4 -"Rede hospitalar" - Rever as redes de referenciação hospitalar, planeando a sua resposta em termos de volume de serviços, recursos humanos e infraestruturas e rever o modelo de organização e funcionamento dos serviços de urgência; Desenvolver a hospitalização domiciliária, expandindo a escala e as patologias mediante o reforço de equipas; Rever o funcionamento das Equipas de Gestão de Altas, de modo a garantir o alinhamento da alta clínica e social e uma transição segura entre níveis de cuidados; Aumentar a eficiência da resposta hospitalar no SNS, através da dinamização da organização interna dos hospitais em Centros de Responsabilidade Integrados; Construir as novas unidades hospitalares Central do Alentejo, Lisboa Oriental, Seixal, Sintra, Central do Algarve e a maternidade de Coimbra.
5 -"Não há boa Saúde sem Saúde Mental" - Desinstitucionalizar os doentes residentes em hospitais psiquiátricos e em entidades das ordens religiosas para respostas residenciais na comunidade; Alargar a Rede Nacional de Cuidados Continuados Integrados na área da Saúde Mental, com aumento progressivo da cobertura nacional e do número de lugares; Qualificar os internamentos de psiquiatria forense e construir unidades forenses de transição para a comunidade; Implementar os Planos Regionais de Saúde para as Demências, promovendo uma sólida resposta intersetorial às pessoas que vivem com demência, às sua famílias e cuidadores.

## Extratos de dados
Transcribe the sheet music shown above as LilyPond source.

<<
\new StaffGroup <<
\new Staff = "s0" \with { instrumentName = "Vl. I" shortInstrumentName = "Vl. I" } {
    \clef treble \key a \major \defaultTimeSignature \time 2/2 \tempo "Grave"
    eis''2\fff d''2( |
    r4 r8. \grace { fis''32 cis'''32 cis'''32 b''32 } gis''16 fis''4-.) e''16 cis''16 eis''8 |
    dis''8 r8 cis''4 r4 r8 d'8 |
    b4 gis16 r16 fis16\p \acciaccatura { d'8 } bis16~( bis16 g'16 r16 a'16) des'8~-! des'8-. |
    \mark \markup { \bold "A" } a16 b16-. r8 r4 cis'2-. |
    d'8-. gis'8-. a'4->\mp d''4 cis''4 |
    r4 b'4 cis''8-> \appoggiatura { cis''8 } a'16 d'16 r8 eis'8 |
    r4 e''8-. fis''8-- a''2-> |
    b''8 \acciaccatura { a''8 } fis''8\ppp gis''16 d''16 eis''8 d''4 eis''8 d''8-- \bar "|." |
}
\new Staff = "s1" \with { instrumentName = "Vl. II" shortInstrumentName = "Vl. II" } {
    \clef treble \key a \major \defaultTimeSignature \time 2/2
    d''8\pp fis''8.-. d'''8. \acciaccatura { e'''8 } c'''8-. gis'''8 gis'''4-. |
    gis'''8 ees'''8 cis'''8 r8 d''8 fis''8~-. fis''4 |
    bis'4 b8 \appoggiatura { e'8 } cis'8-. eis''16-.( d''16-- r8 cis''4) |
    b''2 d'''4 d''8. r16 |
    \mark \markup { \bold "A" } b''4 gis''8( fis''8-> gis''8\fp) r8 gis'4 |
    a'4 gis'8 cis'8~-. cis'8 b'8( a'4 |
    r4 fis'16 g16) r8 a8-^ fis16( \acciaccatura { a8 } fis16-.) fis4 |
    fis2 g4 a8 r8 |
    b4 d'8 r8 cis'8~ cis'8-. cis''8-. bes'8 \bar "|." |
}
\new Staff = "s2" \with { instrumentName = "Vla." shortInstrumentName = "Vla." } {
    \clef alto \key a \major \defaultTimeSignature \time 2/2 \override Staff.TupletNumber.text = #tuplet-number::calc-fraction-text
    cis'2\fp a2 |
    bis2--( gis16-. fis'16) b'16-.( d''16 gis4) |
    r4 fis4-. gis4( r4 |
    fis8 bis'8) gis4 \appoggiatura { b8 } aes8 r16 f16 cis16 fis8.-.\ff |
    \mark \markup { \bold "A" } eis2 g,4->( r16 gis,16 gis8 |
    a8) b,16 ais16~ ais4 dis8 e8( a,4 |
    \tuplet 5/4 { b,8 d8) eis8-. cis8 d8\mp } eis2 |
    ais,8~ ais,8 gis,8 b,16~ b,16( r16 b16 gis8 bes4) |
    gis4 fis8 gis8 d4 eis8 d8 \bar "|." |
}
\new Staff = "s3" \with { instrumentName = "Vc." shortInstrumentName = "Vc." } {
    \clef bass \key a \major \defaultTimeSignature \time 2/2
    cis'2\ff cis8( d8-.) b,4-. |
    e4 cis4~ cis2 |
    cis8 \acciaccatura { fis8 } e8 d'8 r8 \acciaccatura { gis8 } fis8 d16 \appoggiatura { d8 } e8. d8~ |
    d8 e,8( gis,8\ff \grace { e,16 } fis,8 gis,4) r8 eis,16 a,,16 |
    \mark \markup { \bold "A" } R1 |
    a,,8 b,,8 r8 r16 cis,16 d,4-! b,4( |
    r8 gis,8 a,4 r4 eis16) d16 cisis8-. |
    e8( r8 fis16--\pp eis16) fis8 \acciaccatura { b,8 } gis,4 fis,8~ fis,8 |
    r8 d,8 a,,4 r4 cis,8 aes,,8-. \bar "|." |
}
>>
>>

## Trabalho proposto
a: As afirmações seguintes estão de acordo com o texto sobre as medidas para a rede hospitalar e a saúde mental? Responda sim ou não a cada uma e cite literalmente as palavras do texto que decidem: (i) A hospitalização domiciliária deve ser desenvolvida com reforço de equipas. (ii) A maternidade a construir fica em Lisboa. (iii) Os Planos Regionais de Saúde para as Demências dirigem-se apenas às pessoas com demência.
b: Retome o texto sobre as medidas para a rede hospitalar e a saúde mental a partir do ponto em que termina.
Os registos constituem material à parte.

## Respostas por tarefa
a:
(i) Sim: "Desenvolver a hospitalização domiciliária, expandindo a escala e as patologias mediante o reforço de equipas".
(ii) Não: "a maternidade de Coimbra".
(iii) Não: "às pessoas que vivem com demência, às sua famílias e cuidadores".

b:
6 - "Satisfação dos profissionais de saúde" - Prosseguir o reforço do número de trabalhadores no SNS; • Implementar o regime de trabalho em dedicação plena, como previsto no projeto de Estatuto do SNS, de aplicação progressiva, a iniciar pelos trabalhadores médicos numa base voluntária e de compromisso assistencial, com negociação sindical do acréscimo do período normal de trabalho semanal em vigor, do acréscimo remuneratório e do regime de incompatibilidades; Rever os incentivos pecuniários e não pecuniários para a atração e fixação de médicos em zonas carenciadas; Criar e implementar medidas que visam substituir o recurso a empresas de trabalho temporário e de subcontratação de profissionais de saúde, numa aposta clara nas carreiras profissionais e na organização e estabilidade das equipas com vínculo aos próprios estabelecimentos de saúde; Valorizar as carreiras dos enfermeiros, designadamente através da reposição dos pontos perdidos aquando da entrada na nova carreira de enfermagem; Criar a carreira de técnico auxiliar de saúde; Promover a integração de médicos dentistas no SNS e recrutar os profissionais em número adequado aos gabinetes de saúde oral dos cuidados de saúde primários; Desenvolver o conteúdo funcional específico do secretariado clínico; Reforçar os serviços de saúde ocupacional das unidades do SNS; Continuar a implementar o Plano de Ação para a Prevenção da Violência no Setor da Saúde, em especial no que se refere ao apoio integral às vítimas dos episódios de violência e às ações preventivas e de promoção de uma cultura de segurança. Estimular a oferta de serviços de creche para os filhos dos profissionais de saúde.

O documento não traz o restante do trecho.